Der graue Hai

Ich glaube er meint, er sei in Amsterdam. Immer wieder wundert er sich, dass wir ihn besuchen. Er fragt oft, ob wir mit dem Zug gekommen sind, wie lange wir unterwegs waren und jedes Mal erklären wir ihm, dass wir mit dem Auto gekommen sind und dass er sich in Ulm befindet. Vielleicht hört seine letzte Erinnerung irgendwo in einem Cafe auf, wo er und sein Freund das Ende des Urlaubs beklagen, und im nächsten Moment liegt er mit Schmerzen in einem Bett und seine Mutter erzählt ihm, er sei in Ulm. Ich erkläre es ihm wieder und wieder, aber wenn ich ihn zehn Minuten später frage ob er weiß, wo er ist, kann er es nicht sagen. An Adressen und Vergangenes erinnert er sich meist auf Anhieb, aber sein Kurzzeitgedächtnis arbeitet nicht. Traumbilder tauchen auf. „Ich hab dir doch gesagt, ein Hai hat mich angegriffen.“ „Aber hier gibt’s keine Haie, Kind.“ „Doch, in dem Becken, da hat mich ein grauer Hai angegriffen.“ „Und was passierte dir dann?“ „Ich wurde bewusstlos.“

All das sei nach einem Schädel-Hirn-Trauma nichts Ungewöhnliches, meinte der Pfleger. Wieder ein neues Gesicht übrigens. Nach einer Woche treffen wir immer noch Schwestern und Pfleger, die wir nicht kennen. Insgesamt 60 Pflegekräfte arbeiten in Schichten auf dieser Intensivstation für maximal 16 Patienten. Tag und Nacht ist jemand im Zimmer, immerzu hört man jemanden reden oder lachen. Man muss sich hier nicht verloren fühlen.

Die intravenöse Schmerzmittelgabe wurde eingestellt, dreimal am Tag gibt es jetzt eine Tablette (Targin) und nur bei Bedarf etwas dazu. Er hat aufgehört, an sich herumzureißen, so dass seine Hände nicht mehr ans Bett fixiert werden müssen. Auch die Sauerstoffmaske war heute weg, aber er war erschöpft. Immer wieder döste er weg und war etwas später wieder da. Zumindest halb. Er braucht Zeit.

Ich selbst habe mich etwas erholt, zumindest mehr geschlafen. Mein Körper fühlt sich an wie nach einem Marathon-Lauf, jedenfalls stelle ich es mir so vor. Irgendwie tatterig.

■ ■ ■ ■ ■ ■ ■

Gib den Abschnitt aus dem Textauszug wörtlich wieder, beginnend bei „All das sei“ und endend bei „Er braucht Zeit.“. Die Einträge stammen aus einer anderen Quelle als der Textauszug.

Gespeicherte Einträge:
■ ■ ■ ■ ■ ■ ■

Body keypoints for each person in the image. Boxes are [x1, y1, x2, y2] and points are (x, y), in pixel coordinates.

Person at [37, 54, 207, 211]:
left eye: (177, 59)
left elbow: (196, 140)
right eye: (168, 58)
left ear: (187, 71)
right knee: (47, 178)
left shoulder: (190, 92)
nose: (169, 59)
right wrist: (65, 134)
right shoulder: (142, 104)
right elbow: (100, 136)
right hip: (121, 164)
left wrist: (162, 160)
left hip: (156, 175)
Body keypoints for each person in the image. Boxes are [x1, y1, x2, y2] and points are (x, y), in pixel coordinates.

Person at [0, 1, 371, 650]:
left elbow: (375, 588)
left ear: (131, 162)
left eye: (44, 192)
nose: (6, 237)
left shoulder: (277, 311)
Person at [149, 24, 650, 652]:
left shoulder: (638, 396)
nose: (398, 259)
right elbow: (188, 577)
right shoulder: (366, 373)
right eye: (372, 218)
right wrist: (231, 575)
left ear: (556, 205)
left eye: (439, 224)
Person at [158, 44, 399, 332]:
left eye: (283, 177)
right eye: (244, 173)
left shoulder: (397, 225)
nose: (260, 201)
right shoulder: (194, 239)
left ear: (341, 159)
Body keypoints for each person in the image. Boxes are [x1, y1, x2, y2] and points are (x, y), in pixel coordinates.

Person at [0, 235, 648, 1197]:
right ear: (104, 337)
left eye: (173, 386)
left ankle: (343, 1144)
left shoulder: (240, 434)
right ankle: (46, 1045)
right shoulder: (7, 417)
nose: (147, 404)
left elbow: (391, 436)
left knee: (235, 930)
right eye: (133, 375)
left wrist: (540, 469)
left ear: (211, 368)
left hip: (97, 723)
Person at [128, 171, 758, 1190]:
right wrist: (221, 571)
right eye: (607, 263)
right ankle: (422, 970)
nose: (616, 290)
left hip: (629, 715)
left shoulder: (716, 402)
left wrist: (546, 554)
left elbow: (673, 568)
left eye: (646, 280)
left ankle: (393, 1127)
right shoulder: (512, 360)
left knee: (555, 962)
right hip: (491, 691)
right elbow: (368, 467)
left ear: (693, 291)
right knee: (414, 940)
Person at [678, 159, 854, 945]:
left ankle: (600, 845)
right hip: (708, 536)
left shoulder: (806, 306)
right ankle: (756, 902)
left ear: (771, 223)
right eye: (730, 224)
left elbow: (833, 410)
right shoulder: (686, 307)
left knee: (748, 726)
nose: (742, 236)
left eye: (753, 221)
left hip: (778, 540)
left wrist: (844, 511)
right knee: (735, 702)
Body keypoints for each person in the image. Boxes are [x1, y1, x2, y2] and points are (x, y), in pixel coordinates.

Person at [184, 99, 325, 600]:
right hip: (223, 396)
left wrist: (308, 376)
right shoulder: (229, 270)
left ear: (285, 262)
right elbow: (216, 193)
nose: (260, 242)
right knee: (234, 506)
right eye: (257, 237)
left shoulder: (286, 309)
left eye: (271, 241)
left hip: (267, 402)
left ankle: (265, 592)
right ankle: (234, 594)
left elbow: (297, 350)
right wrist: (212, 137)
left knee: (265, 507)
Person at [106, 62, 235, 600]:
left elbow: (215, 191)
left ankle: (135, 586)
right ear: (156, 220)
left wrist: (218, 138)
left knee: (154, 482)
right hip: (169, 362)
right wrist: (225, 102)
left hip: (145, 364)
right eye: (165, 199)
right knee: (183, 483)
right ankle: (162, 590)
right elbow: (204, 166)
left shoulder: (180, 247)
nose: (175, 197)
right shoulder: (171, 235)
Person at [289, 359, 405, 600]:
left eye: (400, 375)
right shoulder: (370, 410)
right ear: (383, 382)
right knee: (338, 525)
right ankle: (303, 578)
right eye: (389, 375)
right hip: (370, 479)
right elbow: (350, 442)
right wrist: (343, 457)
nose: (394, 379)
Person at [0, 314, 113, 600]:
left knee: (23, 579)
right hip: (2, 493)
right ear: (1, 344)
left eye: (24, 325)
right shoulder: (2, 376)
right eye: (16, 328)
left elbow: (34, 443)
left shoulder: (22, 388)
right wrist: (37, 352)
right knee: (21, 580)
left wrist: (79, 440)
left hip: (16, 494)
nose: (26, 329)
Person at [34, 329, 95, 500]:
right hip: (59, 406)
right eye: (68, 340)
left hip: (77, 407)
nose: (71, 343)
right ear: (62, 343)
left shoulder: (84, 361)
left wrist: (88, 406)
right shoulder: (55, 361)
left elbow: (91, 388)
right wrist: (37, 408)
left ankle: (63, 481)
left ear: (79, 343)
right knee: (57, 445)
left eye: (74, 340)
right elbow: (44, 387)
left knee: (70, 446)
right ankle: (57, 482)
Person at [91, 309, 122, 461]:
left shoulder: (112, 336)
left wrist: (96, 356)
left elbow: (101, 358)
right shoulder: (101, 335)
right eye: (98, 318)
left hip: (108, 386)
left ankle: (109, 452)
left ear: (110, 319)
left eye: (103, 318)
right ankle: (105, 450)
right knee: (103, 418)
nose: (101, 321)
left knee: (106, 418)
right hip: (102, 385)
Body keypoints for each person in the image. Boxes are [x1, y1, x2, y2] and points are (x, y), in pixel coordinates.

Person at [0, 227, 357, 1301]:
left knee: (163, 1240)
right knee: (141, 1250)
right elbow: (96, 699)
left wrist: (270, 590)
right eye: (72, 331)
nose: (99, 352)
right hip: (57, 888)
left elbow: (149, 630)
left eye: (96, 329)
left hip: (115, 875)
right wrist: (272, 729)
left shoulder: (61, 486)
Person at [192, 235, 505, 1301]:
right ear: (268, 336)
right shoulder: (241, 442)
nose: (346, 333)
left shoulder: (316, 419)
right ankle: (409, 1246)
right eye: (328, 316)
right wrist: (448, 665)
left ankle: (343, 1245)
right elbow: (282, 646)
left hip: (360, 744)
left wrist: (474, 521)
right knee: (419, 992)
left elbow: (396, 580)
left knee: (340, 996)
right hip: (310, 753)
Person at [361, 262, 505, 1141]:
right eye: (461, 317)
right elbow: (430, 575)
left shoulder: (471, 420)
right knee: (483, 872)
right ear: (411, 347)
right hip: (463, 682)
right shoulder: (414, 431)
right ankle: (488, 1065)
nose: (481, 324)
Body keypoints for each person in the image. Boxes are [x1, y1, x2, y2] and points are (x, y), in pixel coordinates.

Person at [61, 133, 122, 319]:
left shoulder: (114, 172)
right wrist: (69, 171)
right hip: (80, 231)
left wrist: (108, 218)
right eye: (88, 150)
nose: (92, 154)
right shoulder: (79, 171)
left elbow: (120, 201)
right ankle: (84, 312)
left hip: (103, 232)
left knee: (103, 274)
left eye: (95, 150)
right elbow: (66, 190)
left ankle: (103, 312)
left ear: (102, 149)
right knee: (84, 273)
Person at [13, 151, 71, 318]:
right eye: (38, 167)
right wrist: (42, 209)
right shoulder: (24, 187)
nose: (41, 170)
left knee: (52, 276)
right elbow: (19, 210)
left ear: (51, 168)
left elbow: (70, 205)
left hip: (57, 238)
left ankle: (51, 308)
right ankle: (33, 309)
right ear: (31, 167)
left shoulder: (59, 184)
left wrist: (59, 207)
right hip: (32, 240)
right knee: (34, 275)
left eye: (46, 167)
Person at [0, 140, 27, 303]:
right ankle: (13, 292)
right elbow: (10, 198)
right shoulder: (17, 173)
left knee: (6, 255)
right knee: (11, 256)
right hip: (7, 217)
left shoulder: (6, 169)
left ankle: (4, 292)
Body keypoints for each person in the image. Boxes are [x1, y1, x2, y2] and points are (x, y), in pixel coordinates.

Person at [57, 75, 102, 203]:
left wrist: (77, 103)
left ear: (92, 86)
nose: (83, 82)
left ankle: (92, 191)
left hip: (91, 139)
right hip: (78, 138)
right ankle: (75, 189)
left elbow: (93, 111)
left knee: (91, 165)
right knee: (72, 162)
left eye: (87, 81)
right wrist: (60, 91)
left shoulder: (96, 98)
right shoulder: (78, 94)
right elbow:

■ ■ ■ ■ ■ ■ ■

Lösung:
All das sei nach einem Schädel-Hirn-Trauma nichts Ungewöhnliches, meinte der Pfleger. Wieder ein neues Gesicht übrigens. Nach einer Woche treffen wir immer noch Schwestern und Pfleger, die wir nicht kennen. Insgesamt 60 Pflegekräfte arbeiten in Schichten auf dieser Intensivstation für maximal 16 Patienten. Tag und Nacht ist jemand im Zimmer, immerzu hört man jemanden reden oder lachen. Man muss sich hier nicht verloren fühlen.

Die intravenöse Schmerzmittelgabe wurde eingestellt, dreimal am Tag gibt es jetzt eine Tablette (Targin) und nur bei Bedarf etwas dazu. Er hat aufgehört, an sich herumzureißen, so dass seine Hände nicht mehr ans Bett fixiert werden müssen. Auch die Sauerstoffmaske war heute weg, aber er war erschöpft. Immer wieder döste er weg und war etwas später wieder da. Zumindest halb. Er braucht Zeit.